Catarina de Albuquerque, a U.N. special rapporteur on safe drinking water and sanitation, visited Sacramento late last year and issued a scathing report detailing the difficulties homeless individuals have meeting their basic biological needs in one of the most developed countries in the world. She could not be reached for comment.

While some cities, such as Portland, Ore., and Seattle, Wash., have identified sanctioned, rotating spaces for tent cities and allowed organizations to provide sanitation services, many others have launched regular raids at homeless encampments. Advocates for the homeless say that in cities around the country, being poor and without a home has effectively become a crime.

In Sacramento, advocates for the homeless and city officials alike insist that progress has been made. The city's most recent homeless count revealed that the number of people who have no place to live dropped nearly 16 percent since 2009 to 2,358 people.

Sacramento Steps Forward, a public-private partnership, helped about 700 homeless families move into permanent housing, assisted nearly 500 more connect with emergency shelter, and built 75 long-term housing units for homeless individuals in 2011. The agency worked with about $4 million in federal funds and $2 million in city dollars.

"Sacramento has done a great job at working toward ending homelessness,” said Ben Burton, executive director of Sacramento Steps Forward.

But Sacramento has also trimmed its direct spending on the homeless. In 2010, the city spent about $4.37 million on homeless services. This year, that figure is about $2.56 million. In the last 30 days, two homeless men died of carbon monoxide poisoning while sleeping in a tent, and a third man died of hypothermia, said Steve Watters, executive director of Safe Ground, a Sacramento nonprofit founded by homeless individuals after a 2009 tent city police raid.

"It's really a question of priorities and whether this city will decide that meeting the basic biological needs of human beings is more important than some other things in the budget that haven't been touched," Watters said.

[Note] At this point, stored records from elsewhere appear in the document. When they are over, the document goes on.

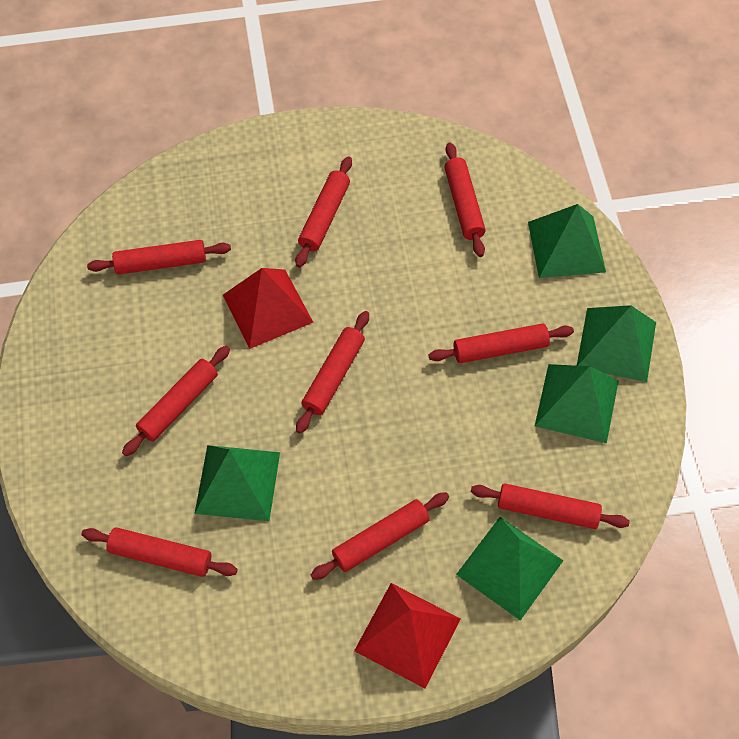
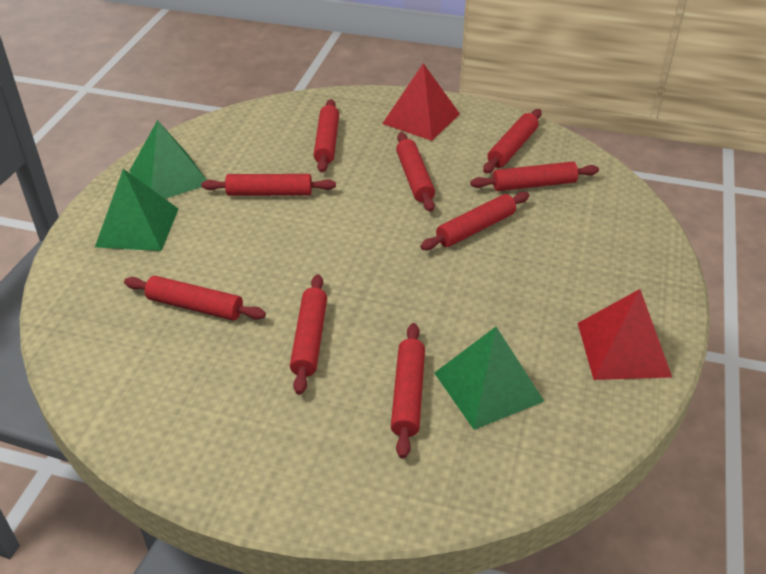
green pyramid: [195,445,280,521] [456,517,563,621] [528,204,606,278] [535,364,619,443] [577,305,656,382] = 5 -> [95,169,178,251] [130,120,207,199] [435,327,545,430] = 3

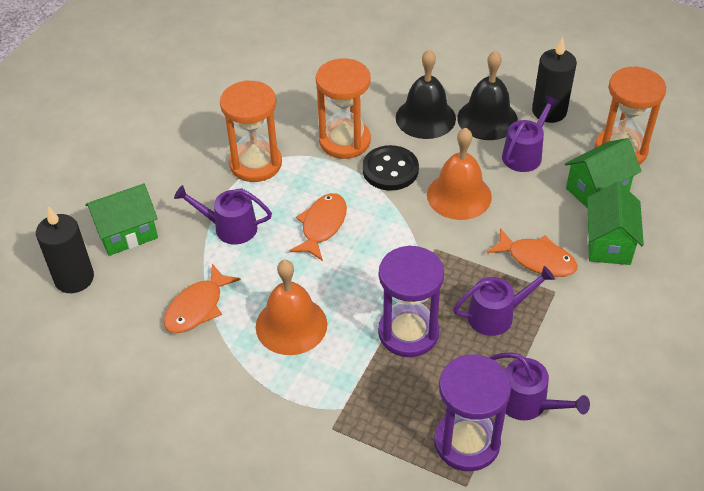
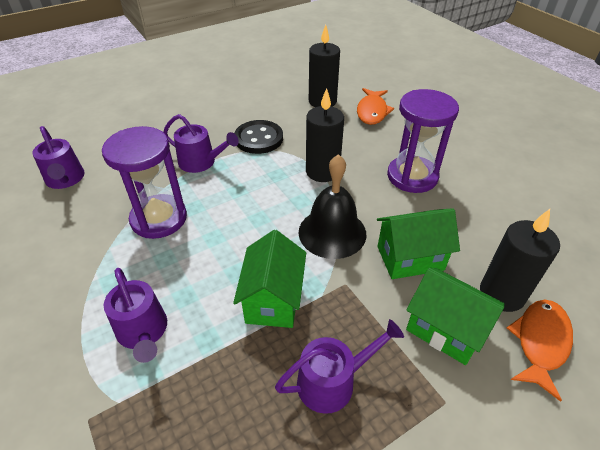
black bell: [396,49,456,139] [457,50,518,140] = 2 -> [298,154,366,259] = 1
black candle: [36,206,94,293] [532,37,577,123] = 2 -> [306,88,344,182] [309,25,340,107] [480,209,560,312] = 3
orange bell: [256,260,327,355] [427,128,492,220] = 2 -> none = 0
orange fish: [164,264,241,333] [289,193,347,261] [487,228,578,277] = 3 -> [357,88,394,125] [507,300,573,402] = 2
orange hourglass: [220,80,282,182] [316,58,371,159] [595,66,666,165] = 3 -> none = 0

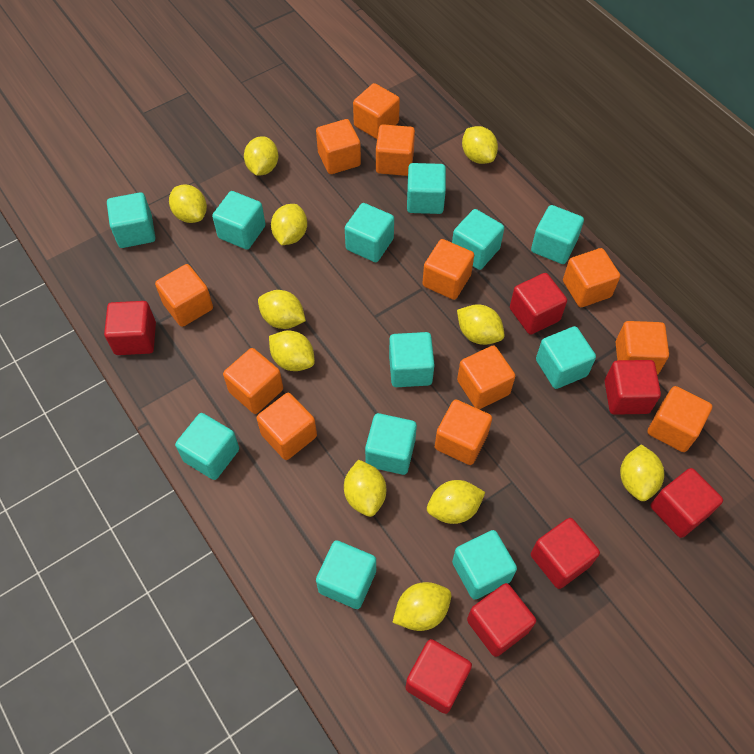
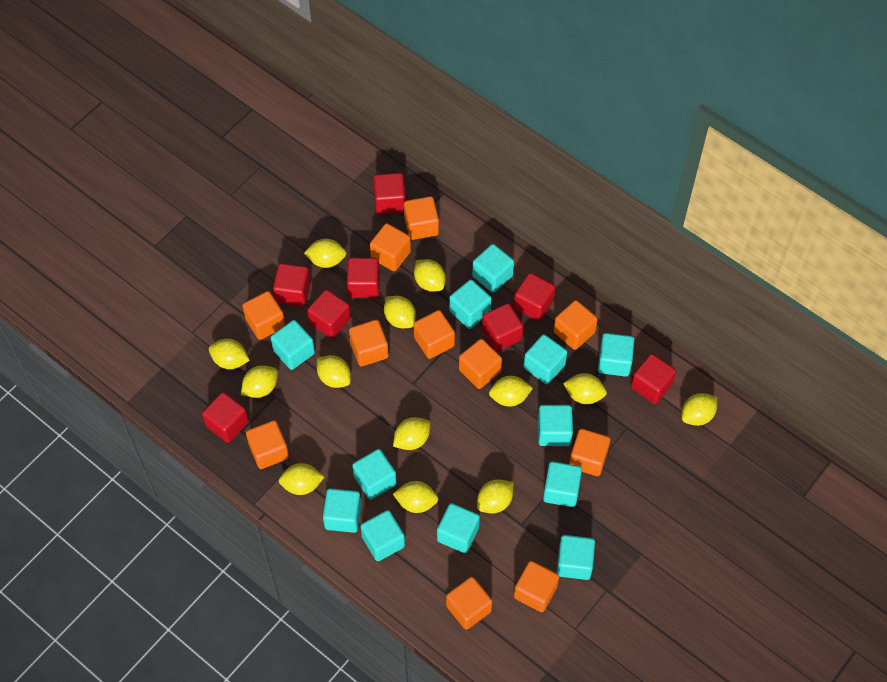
orange cube: [155,264,213,327] [223,348,283,414] [256,393,317,460] [316,119,361,174] [353,83,400,139] [376,124,415,176] [422,239,474,300] [435,399,492,465] [457,345,515,409] [563,248,620,307] [616,321,669,375] [648,386,712,452] = 12 -> [242,291,285,340] [246,420,289,469] [349,320,389,366] [370,223,411,271] [404,196,439,240] [413,310,455,359] [446,577,492,630] [459,339,502,389] [514,561,559,612] [554,300,598,350] [569,429,610,476] = 11
red cube: [104,301,156,355] [405,639,472,714] [467,583,536,657] [510,273,567,335] [531,518,600,589] [605,360,661,415] [651,468,723,538] = 7 -> [202,392,249,443] [273,263,311,307] [307,289,351,339] [347,258,380,298] [373,173,406,214] [482,303,523,352] [514,273,555,321] [631,354,676,404] = 8
yellow lemon: [169,184,207,223] [244,136,278,176] [258,290,306,329] [269,330,315,371] [271,204,307,245] [344,460,386,517] [392,582,452,631] [427,480,485,524] [457,304,505,345] [462,126,498,164] [620,444,664,501] = 11 -> [209,339,250,369] [241,365,278,398] [279,463,324,495] [304,239,346,268] [317,355,351,388] [384,296,416,328] [393,417,430,450] [393,481,439,513] [414,259,446,292] [477,479,513,513] [489,376,533,407] [563,373,607,404] [682,393,717,426] = 13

Watters declined to name specific projects that could be cut. The city has eliminated more than 1,200 government jobs, including police positions, in the last two years. But Sacramento Mayor Kevin Johnson has also proposed selling the city's parking spaces to a private company for $200 million, about half the cost of an NBA arena the city hopes to build.

The real solution, Watters said, lies in a California law that allows cities and counties to declare a state of emergency and convert public facilities into homeless shelters. Since the law passed in 1987, few communities have invoked the statute, The Huffington Post reported earlier this month.

City officials have not decided how to respond to the U.N. observer's letter, Williams said. Johnson told the local newspaper this month that he would not oppose an effort to create a tent city with water and restrooms. Such a move would require city council approval.